Que veut vraiment dire « pardonner » dans le Coran ?

En français, pardonner évoque souvent une gomme : on efface, on tourne la page, on fait comme si de rien n'était. Le mot arabe que l'on traduit par « pardon » ne porte pas ce sens-là. Il vient d'une racine à trois lettres, غ ف ر (Gh-F-R), et son image d'origine est concrète : enfiler une armure, poser un casque pour encaisser un coup sans qu'il atteigne le corps.

Le ghufran n'annule donc rien. Il recouvre une conséquence négative pour que la beauté initiale reparaisse. C'est une réparation, pas une amnésie.

Pardonner et oublier : est-ce le même geste ?

Non. Et la confusion des deux abîme beaucoup de tentatives de pardon. Oublier nie le fait. Couvrir le reconnaît, puis choisit de ne pas le laisser continuer à faire mal. Une âme qui accumule des dhunub — les traces négatives de ses propres actes — s'assombrit peu à peu. Une âme qui pratique le ghufran retrouve sa lumière, celle qu'Allah, Ar-Rahman, celui qui rayonne d'un amour inconditionnel, veut voir briller en elle.

Ghafr / Maghfira
Le geste de couvrir une faute pour en neutraliser l'effet, sans en nier l'existence.
Istighfar
La recherche active de ce recouvrement — un mouvement, pas une formule récitée passivement.

Comment appliquer concrètement le pardon prophétique aujourd'hui ?

La racine donne trois gestes, dans l'ordre.

  1. Couvrir : ne pas exposer la faute de l'autre. Le message qu'on partage au groupe, la remarque qu'on lâche devant tout le monde — ça expose, ça n'apaise rien.
  2. Protéger : renoncer à rendre le coup. Une armure absorbe, elle ne renvoie pas. Encaisser sans riposter porte le sens même du mot qu'on traduit par pardon, bien loin d'une quelconque faiblesse.
  3. Retourner l'istighfar vers soi d'abord : avant de juger la faute d'autrui, regarder ses propres dhunub. Celui qui connaît son propre besoin de recouvrement pardonne autrement à celui qui lui a manqué.

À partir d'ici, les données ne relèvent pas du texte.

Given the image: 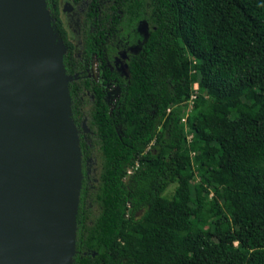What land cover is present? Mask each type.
Instances as JSON below:
<instances>
[{"label": "trees", "instance_id": "obj_1", "mask_svg": "<svg viewBox=\"0 0 264 264\" xmlns=\"http://www.w3.org/2000/svg\"><path fill=\"white\" fill-rule=\"evenodd\" d=\"M57 1L46 4L68 49ZM111 9L87 15L80 58L63 56L82 171L72 264H264V0Z\"/></svg>", "mask_w": 264, "mask_h": 264}, {"label": "water", "instance_id": "obj_2", "mask_svg": "<svg viewBox=\"0 0 264 264\" xmlns=\"http://www.w3.org/2000/svg\"><path fill=\"white\" fill-rule=\"evenodd\" d=\"M51 21L46 0H0V264H72L76 254L75 77Z\"/></svg>", "mask_w": 264, "mask_h": 264}, {"label": "flooded vegetation", "instance_id": "obj_3", "mask_svg": "<svg viewBox=\"0 0 264 264\" xmlns=\"http://www.w3.org/2000/svg\"><path fill=\"white\" fill-rule=\"evenodd\" d=\"M57 2V11L55 16L58 21V24L65 33V38L67 39V42L71 45H68V49L65 46V54H67V52H69L70 50V52L74 56L80 58L82 38L84 35V30L87 27V15L95 14L97 17H101L105 11L107 13L113 14L114 11H112L111 9L112 0H58ZM133 48L134 46H129L128 52H132ZM127 61V51L118 49L116 51V54L113 55L112 67L120 75L126 77L128 76ZM86 64V78L91 80L95 84H99L101 82L100 61L95 55H92L89 62ZM108 65L110 66L111 64L108 63ZM73 77L76 78V76ZM105 90V101L108 104L109 111H112L115 108L117 101L120 97V89L117 83L115 81H112L106 85ZM91 98H93V95H91Z\"/></svg>", "mask_w": 264, "mask_h": 264}, {"label": "rangeland", "instance_id": "obj_4", "mask_svg": "<svg viewBox=\"0 0 264 264\" xmlns=\"http://www.w3.org/2000/svg\"><path fill=\"white\" fill-rule=\"evenodd\" d=\"M141 25V27H139V28H141V29H143L142 27H143V25L142 24H140ZM198 84H196V85H194V88H198ZM184 124H185V127H186V129H187V121L185 120L186 119V116H184ZM80 132V131H79ZM188 138H190V136H188ZM172 191H173V186L172 187H170L169 189H168V191H167V194H171L172 193Z\"/></svg>", "mask_w": 264, "mask_h": 264}, {"label": "built area", "instance_id": "obj_5", "mask_svg": "<svg viewBox=\"0 0 264 264\" xmlns=\"http://www.w3.org/2000/svg\"><path fill=\"white\" fill-rule=\"evenodd\" d=\"M195 90H197L196 88H194ZM184 121V119L182 118V122ZM137 166V165H136ZM130 173V172H129Z\"/></svg>", "mask_w": 264, "mask_h": 264}, {"label": "clouds", "instance_id": "obj_6", "mask_svg": "<svg viewBox=\"0 0 264 264\" xmlns=\"http://www.w3.org/2000/svg\"><path fill=\"white\" fill-rule=\"evenodd\" d=\"M149 148V147H148Z\"/></svg>", "mask_w": 264, "mask_h": 264}]
</instances>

C'est une manière de vivre comme le Prophète ﷺ aujourd'hui qui ne demande ni grand discours ni décision unique : chaque occasion de couvrir plutôt que d'exposer, chaque coup absorbé plutôt que renvoyé, est déjà l'exercice complet.

Le Prophète ﷺ pardonnait-il sans limite ?

Il a été rapporté qu'il ne cherchait jamais la revanche personnelle, même après avoir été directement visé. Mais couvrir une offense n'a jamais voulu dire laisser une communauté ou une personne se mettre en danger : parfois il fallait nommer clairement ce qui n'était pas acceptable, avec celui qui en était responsable, sans que cela devienne représailles. Le pardon protège la relation, il ne protège pas l'abus. Sur la manière dont il désamorçait les cœurs avant même qu'un conflit n'éclate, un autre article du site creuse la question en détail.

Ce que la racine غ ف ر enseigne, en réalité, dépasse le cas par cas : c'est un regard entier sur ce qu'un homme comme Muhammad ﷺ a fait de ses propres blessures — jamais niées, toujours couvertes, jamais vengées.

La prochaine fois qu'on te blesse, ne cherche pas à oublier. Cherche à couvrir : protège-toi, protège l'autre, et laisse la blessure perdre de sa force toute seule.